Stored dataset items:
# # # # #
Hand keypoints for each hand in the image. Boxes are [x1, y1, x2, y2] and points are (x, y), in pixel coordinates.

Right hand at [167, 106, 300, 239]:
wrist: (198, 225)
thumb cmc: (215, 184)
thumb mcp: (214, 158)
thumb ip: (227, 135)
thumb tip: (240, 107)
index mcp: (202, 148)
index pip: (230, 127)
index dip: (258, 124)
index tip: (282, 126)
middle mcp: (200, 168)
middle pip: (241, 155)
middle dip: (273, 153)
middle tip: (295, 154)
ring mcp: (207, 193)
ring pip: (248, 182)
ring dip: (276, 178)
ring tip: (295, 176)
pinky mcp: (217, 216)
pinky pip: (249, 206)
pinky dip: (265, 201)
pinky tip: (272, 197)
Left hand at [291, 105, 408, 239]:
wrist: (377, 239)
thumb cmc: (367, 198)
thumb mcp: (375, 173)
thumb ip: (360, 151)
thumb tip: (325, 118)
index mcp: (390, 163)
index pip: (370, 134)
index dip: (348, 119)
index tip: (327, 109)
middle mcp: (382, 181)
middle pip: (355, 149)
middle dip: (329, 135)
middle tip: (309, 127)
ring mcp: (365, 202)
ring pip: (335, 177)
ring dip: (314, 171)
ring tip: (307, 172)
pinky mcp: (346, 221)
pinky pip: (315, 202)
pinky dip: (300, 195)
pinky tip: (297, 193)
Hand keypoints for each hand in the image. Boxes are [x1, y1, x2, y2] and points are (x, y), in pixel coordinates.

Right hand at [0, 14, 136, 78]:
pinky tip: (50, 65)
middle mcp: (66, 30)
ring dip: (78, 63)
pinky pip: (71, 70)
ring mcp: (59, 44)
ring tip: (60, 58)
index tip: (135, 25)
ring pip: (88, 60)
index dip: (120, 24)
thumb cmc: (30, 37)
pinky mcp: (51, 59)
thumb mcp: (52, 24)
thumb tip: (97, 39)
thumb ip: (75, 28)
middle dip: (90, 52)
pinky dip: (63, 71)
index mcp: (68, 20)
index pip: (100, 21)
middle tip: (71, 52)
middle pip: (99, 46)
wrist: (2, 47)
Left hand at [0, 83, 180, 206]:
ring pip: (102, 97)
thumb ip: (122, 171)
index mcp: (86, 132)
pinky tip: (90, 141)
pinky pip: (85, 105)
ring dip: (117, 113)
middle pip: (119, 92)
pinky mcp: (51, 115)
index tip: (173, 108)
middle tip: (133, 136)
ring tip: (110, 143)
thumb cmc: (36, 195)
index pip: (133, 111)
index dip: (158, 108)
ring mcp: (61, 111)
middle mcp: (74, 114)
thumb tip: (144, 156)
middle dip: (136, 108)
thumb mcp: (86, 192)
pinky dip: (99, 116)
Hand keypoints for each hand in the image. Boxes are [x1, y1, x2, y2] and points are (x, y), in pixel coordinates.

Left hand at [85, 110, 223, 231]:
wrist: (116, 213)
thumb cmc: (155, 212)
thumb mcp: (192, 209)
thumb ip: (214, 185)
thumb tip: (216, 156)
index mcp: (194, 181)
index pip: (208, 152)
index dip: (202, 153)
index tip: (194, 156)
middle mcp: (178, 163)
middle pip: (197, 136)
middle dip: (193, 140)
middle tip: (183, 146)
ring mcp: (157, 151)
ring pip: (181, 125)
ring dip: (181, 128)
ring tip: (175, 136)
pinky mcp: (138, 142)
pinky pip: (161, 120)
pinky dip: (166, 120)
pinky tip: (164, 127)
# # # # #
To do: Write the data out again. Match it exactly.

Solution below:
Hand keypoints for each hand in the image. Boxes are [x1, y1, x2, y2] and points are (x, y), in pixel coordinates.

Right hand at [167, 106, 300, 239]:
wrist: (198, 225)
thumb cmc: (215, 184)
thumb mcp: (214, 158)
thumb ip: (227, 135)
thumb tip: (240, 107)
index mcp: (202, 148)
index pip: (230, 127)
index dip: (258, 124)
index tip: (282, 126)
middle mcp: (200, 168)
middle pip: (241, 155)
middle dip: (273, 153)
middle tip: (295, 154)
ring mcp: (207, 193)
ring pip: (248, 182)
ring dip: (276, 178)
ring tip: (295, 176)
pinky mcp: (217, 216)
pinky pip: (249, 206)
pinky dip: (265, 201)
pinky tip: (272, 197)
Left hand at [291, 105, 408, 239]:
wrist: (377, 239)
thumb cmc: (367, 198)
thumb mcp: (375, 173)
thumb ip: (360, 151)
thumb tip: (325, 118)
index mcp: (390, 163)
index pip: (370, 134)
index dip: (348, 119)
index tip: (327, 109)
middle mcp: (382, 181)
middle pip: (355, 149)
middle dip: (329, 135)
middle tip: (309, 127)
ring mcp: (365, 202)
ring pip: (335, 177)
ring dip: (314, 171)
ring tip: (307, 172)
pinky mcp: (346, 221)
pinky pip: (315, 202)
pinky dip: (300, 195)
pinky tip: (297, 193)
Hand keypoints for each hand in the image. Boxes are [x1, y1, x2, y2] and points are (x, y), in pixel coordinates.

Right hand at [0, 14, 136, 78]:
pinky tip: (50, 65)
middle mcp: (66, 30)
ring dip: (78, 63)
pinky pip: (71, 70)
ring mcp: (59, 44)
ring tip: (60, 58)
index tip: (135, 25)
ring pip: (88, 60)
index dip: (120, 24)
thumb cmc: (30, 37)
pinky mcp: (51, 59)
thumb mcp: (52, 24)
thumb tip: (97, 39)
thumb ip: (75, 28)
middle dip: (90, 52)
pinky dip: (63, 71)
index mcp: (68, 20)
index pip: (100, 21)
middle tip: (71, 52)
middle pip: (99, 46)
wrist: (2, 47)
Left hand at [0, 83, 180, 206]:
ring pip: (102, 97)
thumb ip: (122, 171)
index mcp: (86, 132)
pinky tip: (90, 141)
pinky pip: (85, 105)
ring dip: (117, 113)
middle pip: (119, 92)
pinky mcp: (51, 115)
index tip: (173, 108)
middle tip: (133, 136)
ring tip: (110, 143)
thumb cmc: (36, 195)
index pip: (133, 111)
index dip: (158, 108)
ring mcp: (61, 111)
middle mcp: (74, 114)
thumb tip: (144, 156)
middle dip: (136, 108)
thumb mcp: (86, 192)
pinky dip: (99, 116)
Hand keypoints for each hand in the image. Boxes are [x1, y1, x2, y2] and points are (x, y), in pixel coordinates.

Left hand at [85, 110, 223, 231]:
wrist: (116, 213)
thumb cmc: (155, 212)
thumb mcp: (192, 209)
thumb ip: (214, 185)
thumb tip: (216, 156)
index mcp: (194, 181)
index pip: (208, 152)
index dip: (202, 153)
index tip: (194, 156)
middle mcp: (178, 163)
middle pip: (197, 136)
middle dip: (193, 140)
middle tip: (183, 146)
ring mcp: (157, 151)
ring pip: (181, 125)
ring dip: (181, 128)
ring tip: (175, 136)
pinky mcp: (138, 142)
pinky pip: (161, 120)
pinky dip: (166, 120)
pinky tip: (164, 127)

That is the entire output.